L'espressione "Come eravamo" non esisteva in italiano in questa dizione esatta, perché è entrata nella lingua direttamente dal titolo del celebre film statunitense del 1973, "The Way We Were", interpretato da Barbra Streisand e Robert Redford, e diretto da Sydney Pollack.
Qualcuno lo ricorderà: il film racconta una storia d'amore tormentata tra due persone con background diversi, ambientata tra gli anni '30 e '50, e il titolo evoca un senso di nostalgia per il passato, espresso anche in una canzone diventata celebre (https://youtu.be/ifWOSnoCS0M?si=RoMJ9Fha1iejl17L), evocata non a caso in occasione della morte recente del grande attore statunitense.
Non esisteva in italiano, come premesso, un’espressione antica o letteraria con questo stesso identico significato. Frasi simili come “com'eravamo una volta” esistevano nel parlato, ma la forma cristallizzata “come eravamo” deve - come dicevo - la sua diffusione al film citato.
Da allora, l'espressione è entrata nel linguaggio comune per rievocare con un tono malinconico o nostalgico un periodo passato della propria vita o di una comunità. Con il rischio, specie invecchiando, di mitizzare in qualche modo un tempo in cui le cose o le persone erano diverse, spesso con una legittima ottica sentimentale che rischia, tuttavia, di falsare la realtà.
Viene in mente la frase in latino: “Laudatores temporis acti",che significa letteralmente: "Lodatori del tempo passato". Viene utilizzata per descrivere quelle persone che tendono a idealizzare il passato e a giudicare il presente in modo negativo, spesso con un atteggiamento elegiaco per quello che fu e, di conseguenza, critico verso i cambiamenti e le novità.
La frase è una citazione dal poeta romano Orazio (Quinto Orazio Flacco), tratta dalla sua opera Ars Poetica (Epistola ai Pisoni), verso 173:: "...difficiles, queruli, laudatores temporis acti se puero... (…difficili, lamentosi, lodatori del tempo passato quando erano giovani...)".

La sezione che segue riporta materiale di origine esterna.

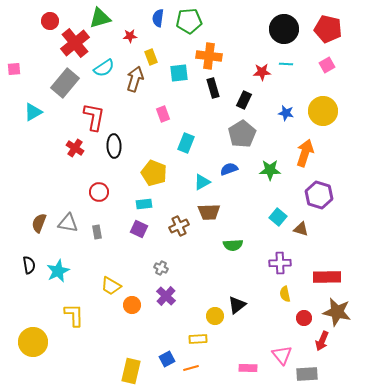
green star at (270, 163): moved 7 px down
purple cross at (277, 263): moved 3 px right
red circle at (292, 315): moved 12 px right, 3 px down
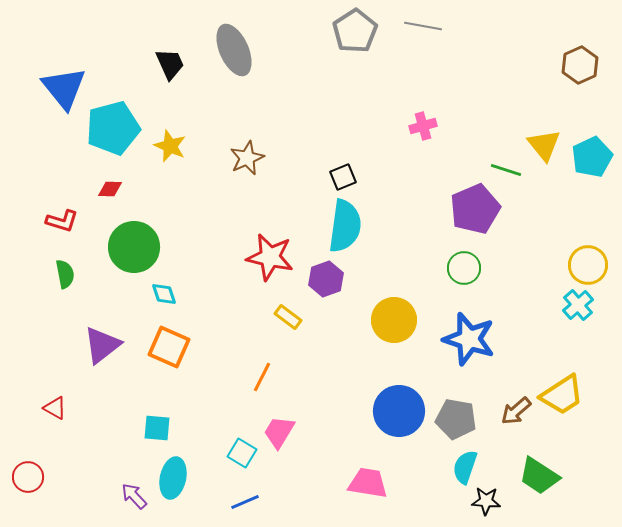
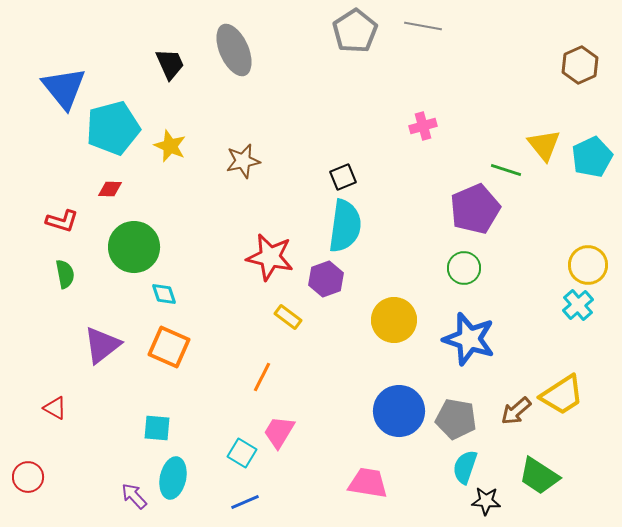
brown star at (247, 158): moved 4 px left, 3 px down; rotated 12 degrees clockwise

Ho due sentimenti sul tema.
Il primo, applicato agli aspetti personali ed intimi. Giorni fa, ero con i miei compagni di scuola del Liceo e in queste occasioni avere una visione nostalgica ci sta assolutamente e scalda il cuore. Ci sono momenti in cui vale quanto ben espresso in una parola in francese “retrouvailles", che si traduce in italiano - ma è meno efficace - com “ritrovarsi”. Perché “retrouvailles” è più preciso e caldo davvero “il momento gioioso del ritrovarsi con qualcuno dopo tanto tempo”. In italiano non esiste un termine unico con la stessa musicalità e carica emotiva.
Viceversa, in politica ed è il secondo punto, fatta salva la Storia e le radici ideali e valoriali, mai bisogna essere passatisti ed elogiare il passato tingendo tutto di rosa, sforzandosi invece di essere saldamente ancorati al presente e con l’impegno e la necessità di guardare al futuro.
Con l’intento ben espresso da Antoine de Saint-Exupéry: “Quanto al futuro, il tuo compito non è prevederlo, ma renderlo possibile”.
Già, perché di questi tempi l’orizzonte è oggettivamente tempestoso e se non deve esserci un eccesso di ottimismo retroattivo, considero altrettanto criticabile l’eccesso di euforia per l’avvenire.
Il realismo delle difficoltà e impostare le cose per tempo, sapendo dell’alea di’ indeterminatezza, mi sembra il miglior viatico.
Come si può non citare Victor Hugo e il suo noto ammonimento:”L’avvenire ha molti nomi: per i deboli, significa l’irraggiungibile; per i timorosi, significa l’ignoto; per i coraggiosi, significa opportunità”.